Por outro lado, o Paraná, além do Juiz Sérgio Moro, que acabou Ministro e que depois, por insistir em cumprir rigorosamente seus deveres, segundo ele, foi afastado pelo presidente Bolsonaro, se destaca também pela presença de um outro de seus filhos, de autêntica linhagem paranaense, Carlos Fernando dos Santos Lima, pioneiro da Lava Jato. Formou-se em Direto pela Faculdade de Curitiba (1980) e é Master of Laws, pela Cornell Law School. Ingressou no Ministério Público Federal em 1995, lotado na 3.ª Região de São Paulo. Foi decano, mas atualmente é aposentado, advogado e palestrante, com atuação na área de compliance.

É filho de Oswaldo dos Santos Lima, promotor de justiça de atuação permanente no MP estadual, titular por longos anos da promotoria de Apucarana, de onde se fez eleger deputado estadual, ocasião em que, embora cumprisse um mandato de curta duração, fez dotá-lo da maior atuação política e até social.  Tinha postura de líder e era homem de formar opinião e intervir, mas sempre com resguardo de sua dignidade pessoal.

Fazia do gabinete do fórum seu posto permanente de vigilância e atuação na vida política e social da cidade. Apesar disso, porém, no convívio dos amigos era simplesmente o Santico, companheiro dos longos papos, entretidos nos joguinhos de dominó, dos quais participei também, nos fins das tardes e num dos bares da cidade.

Porém, com o novo procurador-geral da República, Augusto Aras, a Lava Jato passou a ser ameaçada, embora conservando o mesmo modelo de combate à corrupção. Atualmente, Luiz Fux, presidente do Supremo Tribunal Federal, a mais alta instância jurídica do país, declara: “Se a Lava Jato for anulada, o Judiciário terá de contratar um contador para devolver dinheiro para os corruptos e corruptores”. Segundo justificam, no modelo que foi adotado no lugar das forças-tarefas – montadas com procuradores de comarcas diferentes, o papel delas passa a ser assumido por núcleos fixos e regionais, com o nome de Grupos de Atuação Especial de Combate ao Crime Organizado (Gaecos). Consta que o modelo ainda é o da resolução do Conselho Nacional do MPF de 2013, com a redistribuição dos seus membros, sem que sejam sediados em Curitiba, nem contem com dedicação exclusiva. Na afirmação do próprio Aras, porém, o formato deles é ainda tido como precário, reclama muitos recursos e é menos institucional.

Parte dessas novidades é levada à conta de uma tentativa de aproximação entre Aras e Bolsonaro, de que existem auspícios velados, como o da pretensão de Aras de ocupar a vaga aberta pela aposentadoria do ministro Marco Aurélio de Mello, do STF, prevista para o próximo semestre.

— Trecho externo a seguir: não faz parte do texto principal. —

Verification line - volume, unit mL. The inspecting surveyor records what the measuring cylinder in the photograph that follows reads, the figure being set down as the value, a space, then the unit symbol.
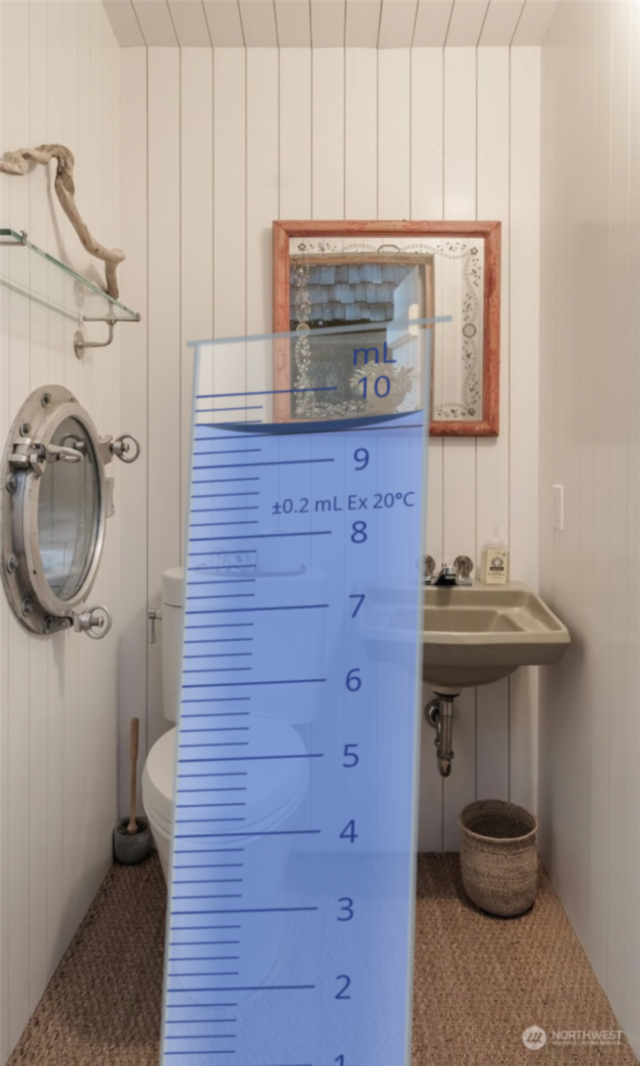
9.4 mL
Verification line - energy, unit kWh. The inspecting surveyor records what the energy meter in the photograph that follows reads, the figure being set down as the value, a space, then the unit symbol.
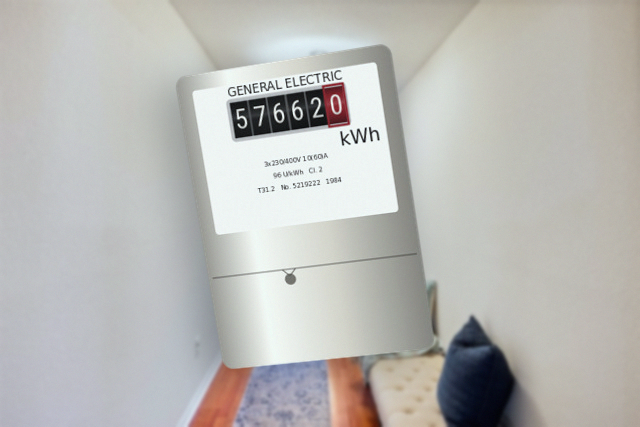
57662.0 kWh
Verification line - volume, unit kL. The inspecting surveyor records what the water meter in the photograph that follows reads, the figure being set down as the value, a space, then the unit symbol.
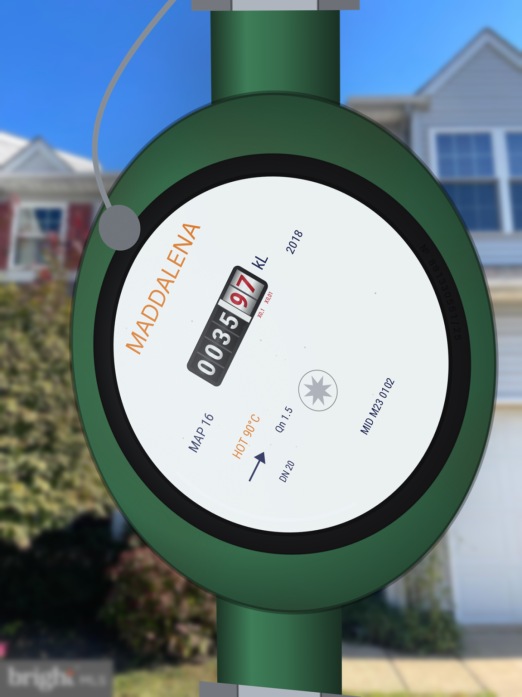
35.97 kL
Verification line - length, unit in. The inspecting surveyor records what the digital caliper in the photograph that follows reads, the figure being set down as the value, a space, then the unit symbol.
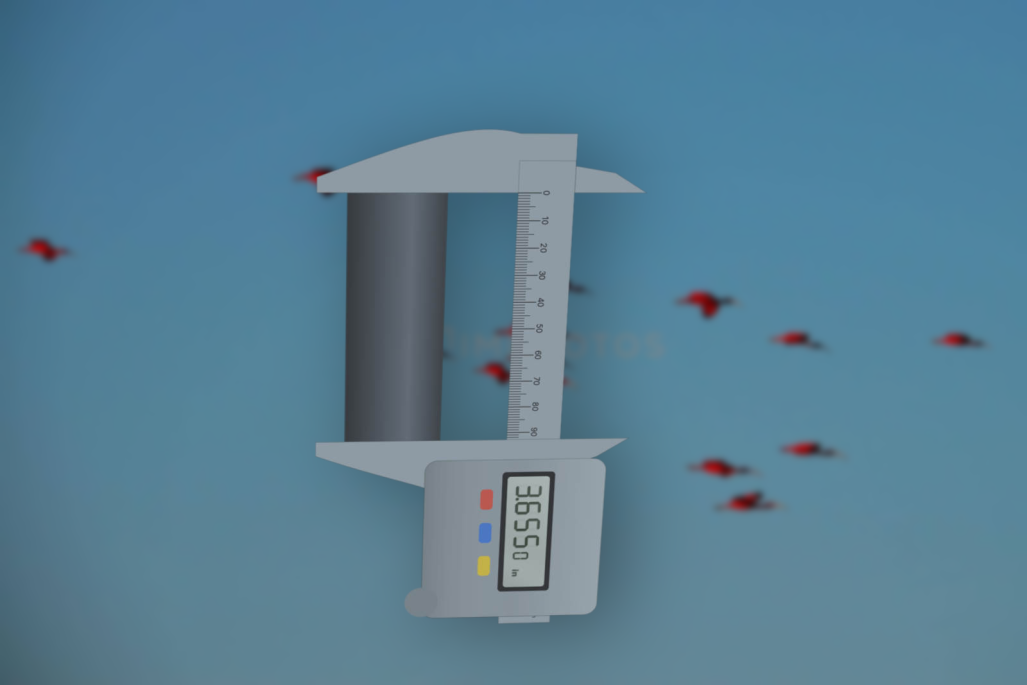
3.6550 in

De qualquer modo, porém, a Lava Jato de Curitiba sai de cena. Moro já foi afastado do Ministério. Deltan Dallagnol deixa a coordenadoria e passa a cuidar da saúde de sua filha. Seu colega Alessandro José de Oliveira assume a chefia que lhe é atribuída pelo modelo novo. Carlos Fernando é hoje advogado particular e consultor em compliance em Curitiba.

Entretanto, todos têm o justo orgulho de deixar ao país um admirável legado de combate à corrupção e, mais do que isso, a consciência de que ela é erva ruim, de difícil expurgo e mesmo inerente a muitos países iguais ao nosso.

Mas, a despeito de todas as contrariedades, penso acreditar que outras tantas forças-tarefa hão de se seguir, não só para vencer a corrupção que aí está e se espalha, mas para construir um país capaz de vencê-la sempre, por omissão, creditada à consciência do povo e, sobretudo, a seus homens públicos.